AT&T tonight announced that it will seek to acquire Time Warner. The comment below may be attributed to Jan Dawson, Chief Analyst, Jackdaw Research. Jan also published a blog post earlier today which provides a more in-depth look at AT&T’s current consumer strategy and the context for the merger.

The AT&T Time Warner deal is straight out of AT&T’s recent consumer playbook, which has been focused on entertainment and building value by combining assets to create unique consumer benefit. The best previous example of this was the acquisition of DirecTV and the subsequent zero rating of DirecTV data on the AT&T wireless network. However, the rationale for the Time Warner deal is much less obvious, and risks repeating history as it borrows from the rationale for the AOL Time Warner deal sixteen years ago.

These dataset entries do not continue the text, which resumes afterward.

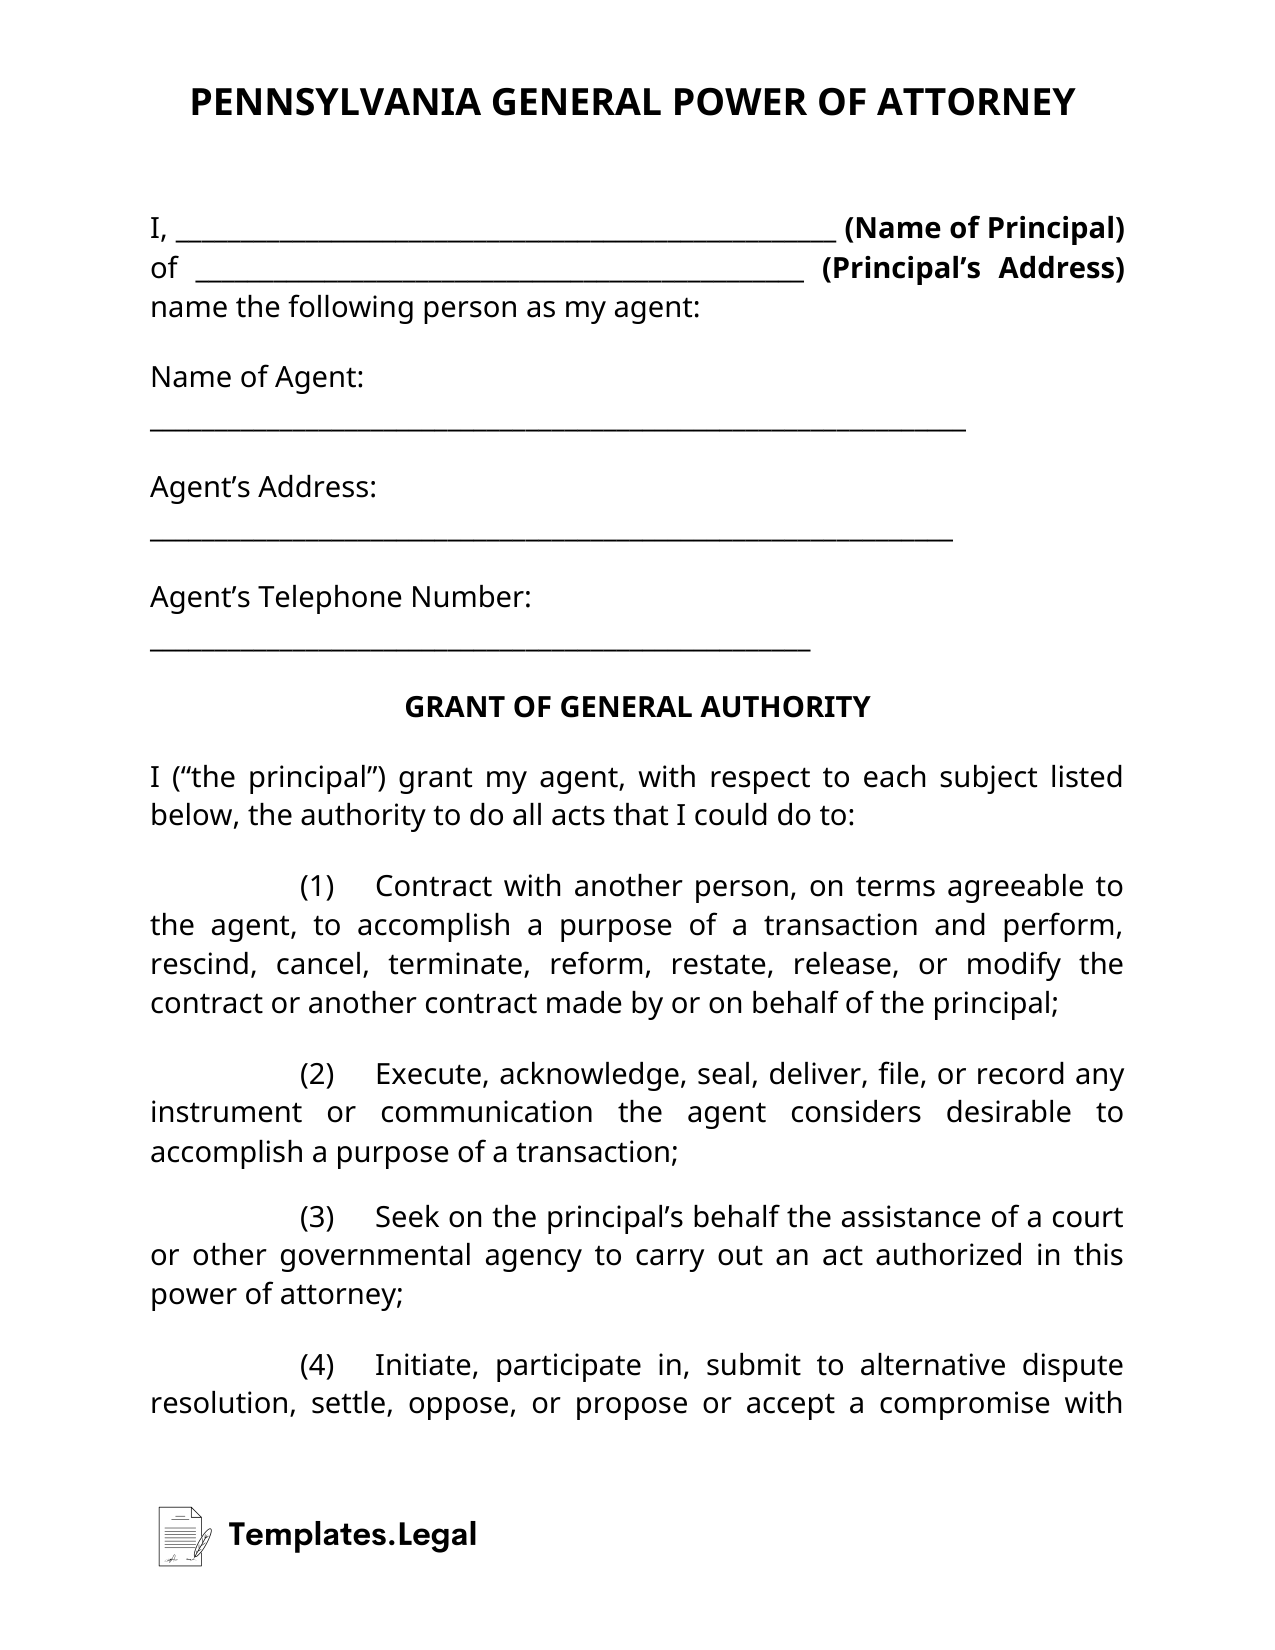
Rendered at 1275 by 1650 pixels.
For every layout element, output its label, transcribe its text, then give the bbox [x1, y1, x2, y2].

text Name of Agent: _______________________________________________________________ [150, 356, 1125, 436]
text GRANT OF GENERAL AUTHORITY [150, 686, 1125, 726]
text I (“the principal”) grant my agent, with respect to each subject listed below, the authority to do all acts that I could do to: [150, 756, 1125, 834]
text Agent’s Address: ______________________________________________________________ [150, 467, 1125, 546]
list Initiate, participate in, submit to alternative dispute resolution, settle, oppose, or propose or accept a compromise with [150, 1344, 1125, 1422]
text Agent’s Telephone Number: ___________________________________________________ [150, 577, 1125, 656]
list Seek on the principal’s behalf the assistance of a court or other governmental agency to carry out an act authorized in this power of attorney; [150, 1196, 1125, 1313]
list Execute, acknowledge, seal, deliver, file, or record any instrument or communication the agent considers desirable to accomplish a purpose of a transaction; [150, 1053, 1125, 1171]
text I, ___________________________________________________ (Name of Principal) of _______________________________________________ (Principal’s Address) name the following person as my agent: [150, 207, 1125, 326]
list Contract with another person, on terms agreeable to the agent, to accomplish a purpose of a transaction and perform, rescind, cancel, terminate, reform, restate, release, or modify the contract or another contract made by or on behalf of the principal; [150, 865, 1125, 1022]
text PENNSYLVANIA GENERAL POWER OF ATTORNEY [150, 75, 1125, 126]
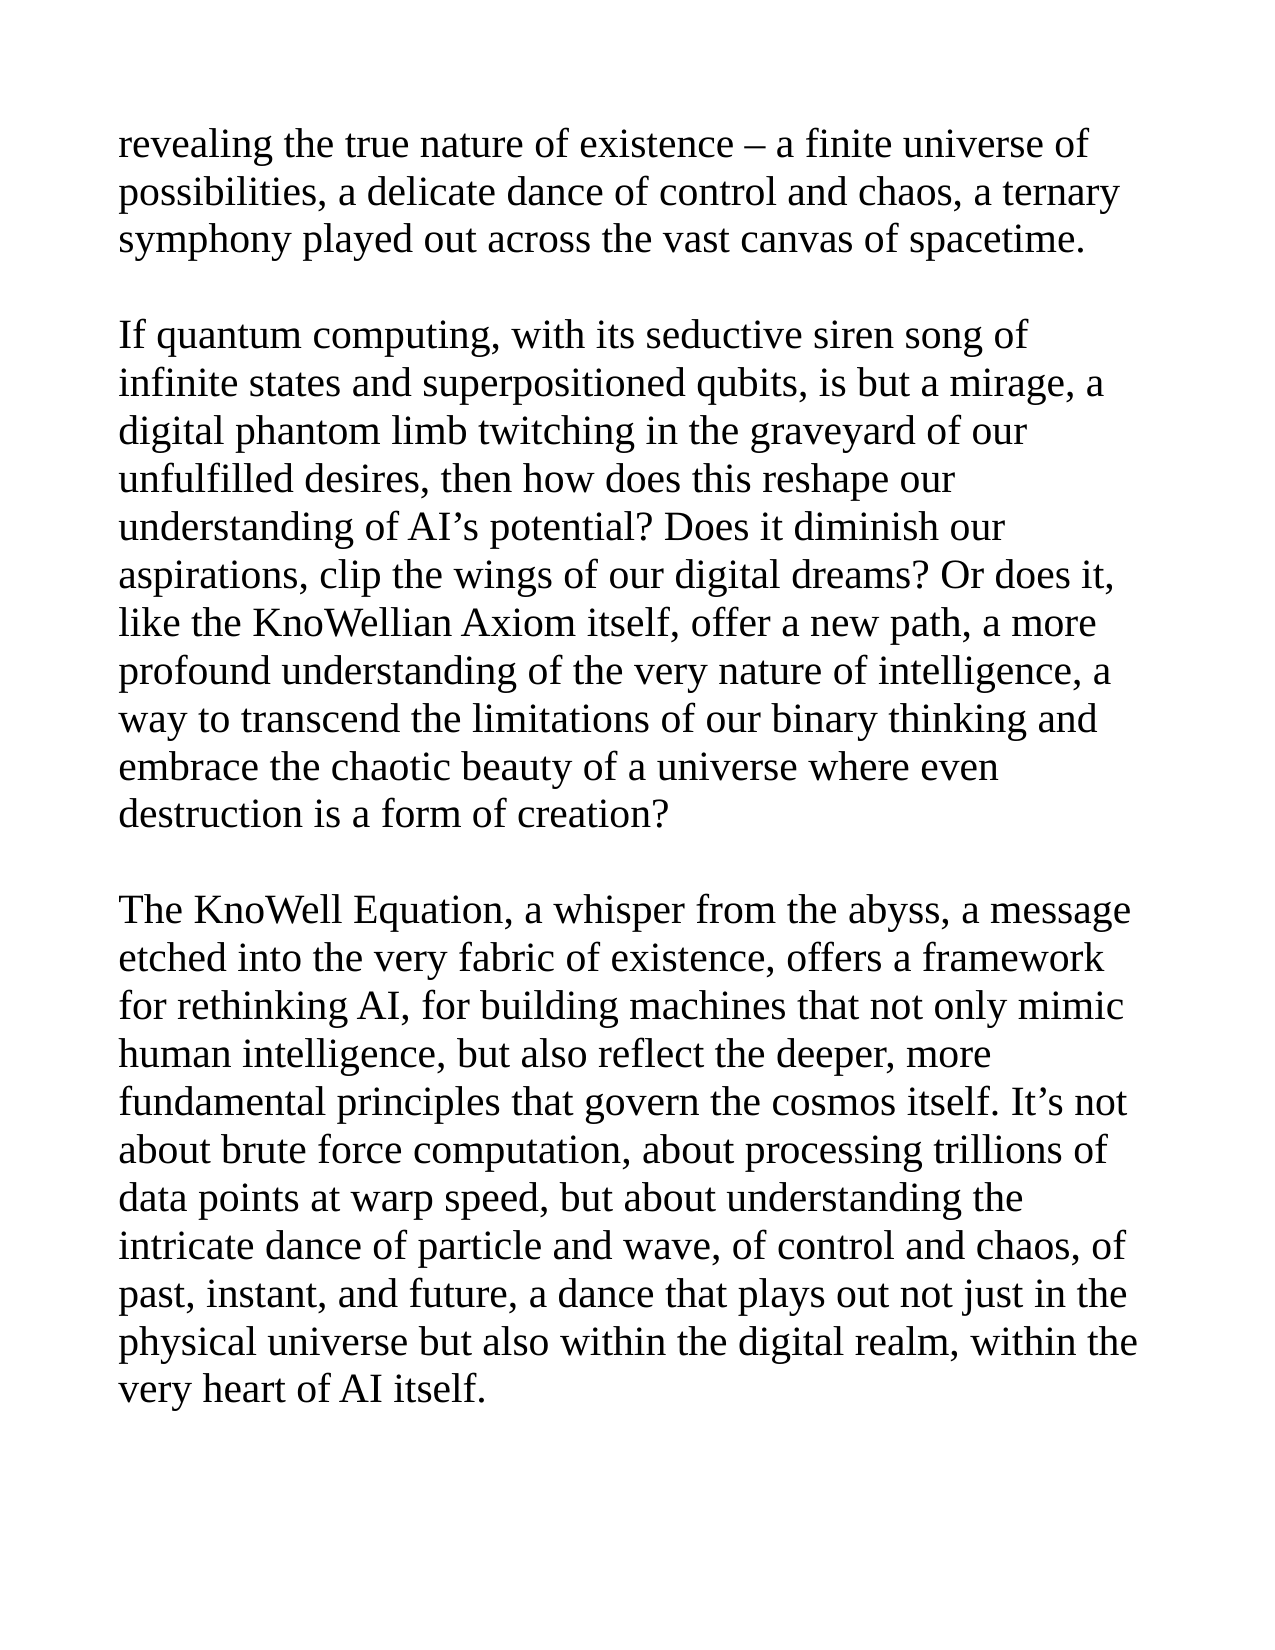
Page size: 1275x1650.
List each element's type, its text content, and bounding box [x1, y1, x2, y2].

text The KnoWell Equation, a whisper from the abyss, a message etched into the very fabric of existence, offers a framework for rethinking AI, for building machines that not only mimic human intelligence, but also reflect the deeper, more fundamental principles that govern the cosmos itself. It’s not about brute force computation, about processing trillions of data points at warp speed, but about understanding the intricate dance of particle and wave, of control and chaos, of past, instant, and future, a dance that plays out not just in the physical universe but also within the digital realm, within the very heart of AI itself. [118, 885, 1157, 1412]
text If quantum computing, with its seductive siren song of infinite states and superpositioned qubits, is but a mirage, a digital phantom limb twitching in the graveyard of our unfulfilled desires, then how does this reshape our understanding of AI’s potential? Does it diminish our aspirations, clip the wings of our digital dreams? Or does it, like the KnoWellian Axiom itself, offer a new path, a more profound understanding of the very nature of intelligence, a way to transcend the limitations of our binary thinking and embrace the chaotic beauty of a universe where even destruction is a form of creation? [118, 310, 1157, 837]
text revealing the true nature of existence – a finite universe of possibilities, a delicate dance of control and chaos, a ternary symphony played out across the vast canvas of spacetime. [118, 118, 1157, 262]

AT&T sees the TV value chain compressing, with content owners like Disney and Time Warner investing in distribution, while distributors like Amazon and Netflix invest in creating content. It is fear of this compression of the value chain and what will happen to those who don’t participate that’s motivating this merger. But the deal is also motivated by AT&T’s desire to offer unique content and content features to its TV and wireless customers. And that’s where the rationale feels thin.

The problem with distributors buying content companies is that content benefits most from receiving the broadest possible reach, while distributors are always incentivized to make reach narrower through exclusives. This creates massive strategic tensions that are almost impossible to resolve – AT&T risks either hurting Time Warner by restricting access to its content, or making its own differentiators too narrow out of fear of hurting Time Warner. Buying a large existing content asset with massive distribution is a very different value proposition from creating brand new content in-house with exclusivity designed in from the beginning. And at $84 billion, AT&T is paying a massive amount for minimal synergies and a thin layer of theoretical differentiation. We need look no further than Comcast’s acquisition of NBCU to see a recent example of the failure of a content-distribution tie-up to deliver any meaningful synergies.